**WHAT YOU HAVE TO DO**:
For each entry, restate it word for word while omitting any image it holds.

BEGIN

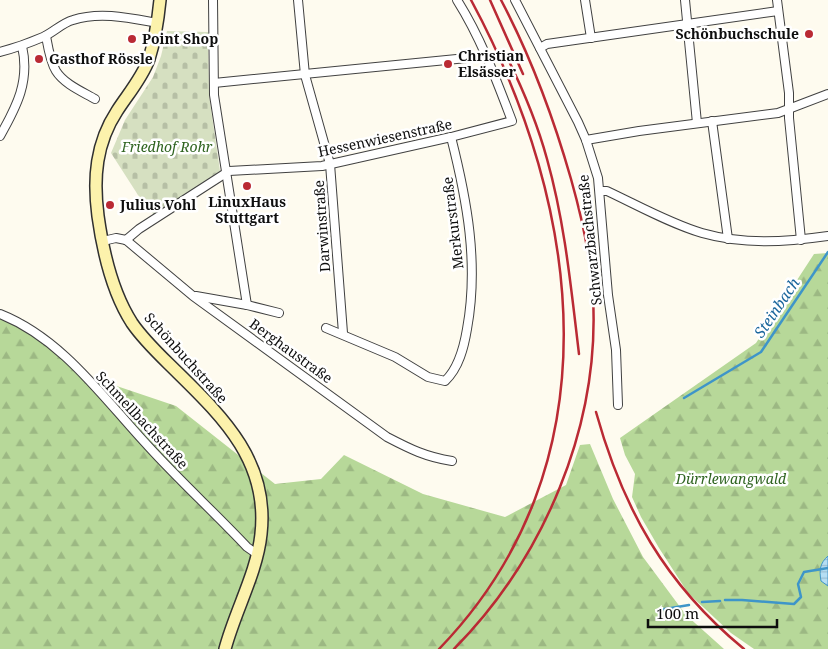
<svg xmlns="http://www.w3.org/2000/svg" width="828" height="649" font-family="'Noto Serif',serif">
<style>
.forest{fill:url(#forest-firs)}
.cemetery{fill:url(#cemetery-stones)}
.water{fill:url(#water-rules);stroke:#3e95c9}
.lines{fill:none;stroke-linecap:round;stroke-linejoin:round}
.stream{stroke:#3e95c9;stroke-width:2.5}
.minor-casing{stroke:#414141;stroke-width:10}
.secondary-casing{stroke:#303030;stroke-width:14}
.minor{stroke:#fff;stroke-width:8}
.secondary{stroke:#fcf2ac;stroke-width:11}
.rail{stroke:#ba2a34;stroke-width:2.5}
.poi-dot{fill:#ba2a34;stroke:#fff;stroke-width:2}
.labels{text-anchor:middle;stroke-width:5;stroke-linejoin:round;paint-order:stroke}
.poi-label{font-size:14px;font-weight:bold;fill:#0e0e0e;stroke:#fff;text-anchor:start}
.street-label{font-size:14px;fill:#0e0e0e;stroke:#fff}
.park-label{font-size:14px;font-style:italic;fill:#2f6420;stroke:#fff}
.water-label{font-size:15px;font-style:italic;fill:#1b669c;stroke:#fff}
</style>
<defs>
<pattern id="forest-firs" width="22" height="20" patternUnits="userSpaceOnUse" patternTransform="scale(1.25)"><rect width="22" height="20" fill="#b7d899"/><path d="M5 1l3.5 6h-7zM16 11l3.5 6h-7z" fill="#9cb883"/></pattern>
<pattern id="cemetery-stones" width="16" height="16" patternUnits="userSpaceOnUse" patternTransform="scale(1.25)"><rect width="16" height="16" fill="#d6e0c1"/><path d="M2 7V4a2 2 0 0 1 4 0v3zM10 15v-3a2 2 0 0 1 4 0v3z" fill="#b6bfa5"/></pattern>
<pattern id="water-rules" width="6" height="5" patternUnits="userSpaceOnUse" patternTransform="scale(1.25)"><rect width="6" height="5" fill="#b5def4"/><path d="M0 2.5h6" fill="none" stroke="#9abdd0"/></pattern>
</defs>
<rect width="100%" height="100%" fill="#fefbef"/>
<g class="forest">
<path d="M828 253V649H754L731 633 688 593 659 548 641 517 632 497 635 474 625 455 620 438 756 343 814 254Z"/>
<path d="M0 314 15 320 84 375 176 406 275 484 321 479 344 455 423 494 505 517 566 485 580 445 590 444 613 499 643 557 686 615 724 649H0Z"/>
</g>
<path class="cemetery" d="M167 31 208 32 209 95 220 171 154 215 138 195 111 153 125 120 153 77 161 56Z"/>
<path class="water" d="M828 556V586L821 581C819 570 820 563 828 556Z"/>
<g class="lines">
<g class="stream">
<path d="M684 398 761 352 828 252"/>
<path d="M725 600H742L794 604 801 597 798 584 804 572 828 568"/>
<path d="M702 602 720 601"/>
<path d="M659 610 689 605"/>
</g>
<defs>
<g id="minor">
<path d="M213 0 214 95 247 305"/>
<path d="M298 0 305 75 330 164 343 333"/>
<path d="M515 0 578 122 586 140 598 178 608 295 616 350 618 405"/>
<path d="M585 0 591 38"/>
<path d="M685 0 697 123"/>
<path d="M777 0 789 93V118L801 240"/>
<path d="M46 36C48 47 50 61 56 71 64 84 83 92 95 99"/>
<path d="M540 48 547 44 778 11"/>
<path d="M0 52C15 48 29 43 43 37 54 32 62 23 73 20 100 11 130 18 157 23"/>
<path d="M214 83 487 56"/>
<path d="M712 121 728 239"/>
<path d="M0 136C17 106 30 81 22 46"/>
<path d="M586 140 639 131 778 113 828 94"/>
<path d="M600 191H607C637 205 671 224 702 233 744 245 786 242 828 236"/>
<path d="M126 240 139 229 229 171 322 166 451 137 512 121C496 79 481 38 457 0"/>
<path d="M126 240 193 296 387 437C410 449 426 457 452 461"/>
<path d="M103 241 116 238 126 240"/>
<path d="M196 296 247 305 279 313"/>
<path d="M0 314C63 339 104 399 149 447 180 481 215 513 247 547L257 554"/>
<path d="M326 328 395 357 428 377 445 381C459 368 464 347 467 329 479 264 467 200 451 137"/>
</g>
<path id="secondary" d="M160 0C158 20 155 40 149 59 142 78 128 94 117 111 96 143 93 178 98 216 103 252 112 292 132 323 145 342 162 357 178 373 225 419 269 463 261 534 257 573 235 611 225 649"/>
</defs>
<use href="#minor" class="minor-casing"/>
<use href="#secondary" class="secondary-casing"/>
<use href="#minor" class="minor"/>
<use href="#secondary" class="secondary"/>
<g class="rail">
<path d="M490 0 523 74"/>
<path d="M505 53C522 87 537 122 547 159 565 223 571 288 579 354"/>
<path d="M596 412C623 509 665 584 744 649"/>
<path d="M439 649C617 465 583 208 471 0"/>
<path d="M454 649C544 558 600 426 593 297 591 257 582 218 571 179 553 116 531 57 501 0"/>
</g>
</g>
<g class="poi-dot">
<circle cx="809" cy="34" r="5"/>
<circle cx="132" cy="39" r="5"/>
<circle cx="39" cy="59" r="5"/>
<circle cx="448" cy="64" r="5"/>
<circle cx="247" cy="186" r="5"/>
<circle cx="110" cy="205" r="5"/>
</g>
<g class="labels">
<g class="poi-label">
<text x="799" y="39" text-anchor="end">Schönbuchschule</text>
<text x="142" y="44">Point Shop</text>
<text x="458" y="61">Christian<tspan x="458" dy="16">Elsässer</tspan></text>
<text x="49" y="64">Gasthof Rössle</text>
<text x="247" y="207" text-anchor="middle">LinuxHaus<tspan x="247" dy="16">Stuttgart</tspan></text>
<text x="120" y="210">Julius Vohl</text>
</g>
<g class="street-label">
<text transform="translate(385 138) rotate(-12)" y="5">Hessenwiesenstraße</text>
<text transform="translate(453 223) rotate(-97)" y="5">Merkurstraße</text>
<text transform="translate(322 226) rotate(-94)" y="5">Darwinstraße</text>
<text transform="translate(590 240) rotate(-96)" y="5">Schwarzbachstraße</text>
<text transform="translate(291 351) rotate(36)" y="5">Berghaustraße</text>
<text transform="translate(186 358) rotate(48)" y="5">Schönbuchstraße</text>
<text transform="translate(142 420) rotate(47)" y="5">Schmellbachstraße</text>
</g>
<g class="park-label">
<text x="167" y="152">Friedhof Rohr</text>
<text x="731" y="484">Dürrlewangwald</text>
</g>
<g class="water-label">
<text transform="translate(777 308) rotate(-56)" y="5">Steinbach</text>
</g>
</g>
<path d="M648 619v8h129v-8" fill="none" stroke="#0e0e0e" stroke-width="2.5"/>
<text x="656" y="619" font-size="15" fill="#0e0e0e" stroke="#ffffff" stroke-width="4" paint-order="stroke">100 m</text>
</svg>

END

**ANSWER FOR THE TASK**:
<svg xmlns="http://www.w3.org/2000/svg" width="828" height="649" font-family="'Noto Serif',serif">
<style>
.forest{fill:url(#forest-firs)}
.cemetery{fill:url(#cemetery-stones)}
.water{fill:url(#water-rules);stroke:#3e95c9}
.lines{fill:none;stroke-linecap:round;stroke-linejoin:round}
.stream{stroke:#3e95c9;stroke-width:2.5}
.minor-casing{stroke:#414141;stroke-width:10}
.secondary-casing{stroke:#303030;stroke-width:14}
.minor{stroke:#fff;stroke-width:8}
.secondary{stroke:#fcf2ac;stroke-width:11}
.rail{stroke:#ba2a34;stroke-width:2.5}
.poi-dot{fill:#ba2a34;stroke:#fff;stroke-width:2}
.labels{text-anchor:middle;stroke-width:5;stroke-linejoin:round;paint-order:stroke}
.poi-label{font-size:14px;font-weight:bold;fill:#0e0e0e;stroke:#fff;text-anchor:start}
.street-label{font-size:14px;fill:#0e0e0e;stroke:#fff}
.park-label{font-size:14px;font-style:italic;fill:#2f6420;stroke:#fff}
.water-label{font-size:15px;font-style:italic;fill:#1b669c;stroke:#fff}
</style>
<defs>
<pattern id="forest-firs" width="22" height="20" patternUnits="userSpaceOnUse" patternTransform="scale(1.25)"><rect width="22" height="20" fill="#b7d899"/><path d="M5 1l3.5 6h-7zM16 11l3.5 6h-7z" fill="#9cb883"/></pattern>
<pattern id="cemetery-stones" width="16" height="16" patternUnits="userSpaceOnUse" patternTransform="scale(1.25)"><rect width="16" height="16" fill="#d6e0c1"/><path d="M2 7V4a2 2 0 0 1 4 0v3zM10 15v-3a2 2 0 0 1 4 0v3z" fill="#b6bfa5"/></pattern>
<pattern id="water-rules" width="6" height="5" patternUnits="userSpaceOnUse" patternTransform="scale(1.25)"><rect width="6" height="5" fill="#b5def4"/><path d="M0 2.5h6" fill="none" stroke="#9abdd0"/></pattern>
</defs>
<rect width="100%" height="100%" fill="#fefbef"/>
<g class="forest">
<path d="M828 253V649H754L731 633 688 593 659 548 641 517 632 497 635 474 625 455 620 438 756 343 814 254Z"/>
<path d="M0 314 15 320 84 375 176 406 275 484 321 479 344 455 423 494 505 517 566 485 580 445 590 444 613 499 643 557 686 615 724 649H0Z"/>
</g>
<path class="cemetery" d="M167 31 208 32 209 95 220 171 154 215 138 195 111 153 125 120 153 77 161 56Z"/>
<path class="water" d="M828 556V586L821 581C819 570 820 563 828 556Z"/>
<g class="lines">
<g class="stream">
<path d="M684 398 761 352 828 252"/>
<path d="M725 600H742L794 604 801 597 798 584 804 572 828 568"/>
<path d="M702 602 720 601"/>
<path d="M659 610 689 605"/>
</g>
<defs>
<g id="minor">
<path d="M213 0 214 95 247 305"/>
<path d="M298 0 305 75 330 164 343 333"/>
<path d="M515 0 578 122 586 140 598 178 608 295 616 350 618 405"/>
<path d="M585 0 591 38"/>
<path d="M685 0 697 123"/>
<path d="M777 0 789 93V118L801 240"/>
<path d="M46 36C48 47 50 61 56 71 64 84 83 92 95 99"/>
<path d="M540 48 547 44 778 11"/>
<path d="M0 52C15 48 29 43 43 37 54 32 62 23 73 20 100 11 130 18 157 23"/>
<path d="M214 83 487 56"/>
<path d="M712 121 728 239"/>
<path d="M0 136C17 106 30 81 22 46"/>
<path d="M586 140 639 131 778 113 828 94"/>
<path d="M600 191H607C637 205 671 224 702 233 744 245 786 242 828 236"/>
<path d="M126 240 139 229 229 171 322 166 451 137 512 121C496 79 481 38 457 0"/>
<path d="M126 240 193 296 387 437C410 449 426 457 452 461"/>
<path d="M103 241 116 238 126 240"/>
<path d="M196 296 247 305 279 313"/>
<path d="M0 314C63 339 104 399 149 447 180 481 215 513 247 547L257 554"/>
<path d="M326 328 395 357 428 377 445 381C459 368 464 347 467 329 479 264 467 200 451 137"/>
</g>
<path id="secondary" d="M160 0C158 20 155 40 149 59 142 78 128 94 117 111 96 143 93 178 98 216 103 252 112 292 132 323 145 342 162 357 178 373 225 419 269 463 261 534 257 573 235 611 225 649"/>
</defs>
<use href="#minor" class="minor-casing"/>
<use href="#secondary" class="secondary-casing"/>
<use href="#minor" class="minor"/>
<use href="#secondary" class="secondary"/>
<g class="rail">
<path d="M490 0 523 74"/>
<path d="M505 53C522 87 537 122 547 159 565 223 571 288 579 354"/>
<path d="M596 412C623 509 665 584 744 649"/>
<path d="M439 649C617 465 583 208 471 0"/>
<path d="M454 649C544 558 600 426 593 297 591 257 582 218 571 179 553 116 531 57 501 0"/>
</g>
</g>
<g class="poi-dot">
<circle cx="809" cy="34" r="5"/>
<circle cx="132" cy="39" r="5"/>
<circle cx="39" cy="59" r="5"/>
<circle cx="448" cy="64" r="5"/>
<circle cx="247" cy="186" r="5"/>
<circle cx="110" cy="205" r="5"/>
</g>
<g class="labels">
<g class="poi-label">
<text x="799" y="39" text-anchor="end">Schönbuchschule</text>
<text x="142" y="44">Point Shop</text>
<text x="458" y="61">Christian<tspan x="458" dy="16">Elsässer</tspan></text>
<text x="49" y="64">Gasthof Rössle</text>
<text x="247" y="207" text-anchor="middle">LinuxHaus<tspan x="247" dy="16">Stuttgart</tspan></text>
<text x="120" y="210">Julius Vohl</text>
</g>
<g class="street-label">
<text transform="translate(385 138) rotate(-12)" y="5">Hessenwiesenstraße</text>
<text transform="translate(453 223) rotate(-97)" y="5">Merkurstraße</text>
<text transform="translate(322 226) rotate(-94)" y="5">Darwinstraße</text>
<text transform="translate(590 240) rotate(-96)" y="5">Schwarzbachstraße</text>
<text transform="translate(291 351) rotate(36)" y="5">Berghaustraße</text>
<text transform="translate(186 358) rotate(48)" y="5">Schönbuchstraße</text>
<text transform="translate(142 420) rotate(47)" y="5">Schmellbachstraße</text>
</g>
<g class="park-label">
<text x="167" y="152">Friedhof Rohr</text>
<text x="731" y="484">Dürrlewangwald</text>
</g>
<g class="water-label">
<text transform="translate(777 308) rotate(-56)" y="5">Steinbach</text>
</g>
</g>
<path d="M648 619v8h129v-8" fill="none" stroke="#0e0e0e" stroke-width="2.5"/>
<text x="656" y="619" font-size="15" fill="#0e0e0e" stroke="#ffffff" stroke-width="4" paint-order="stroke">100 m</text>
</svg>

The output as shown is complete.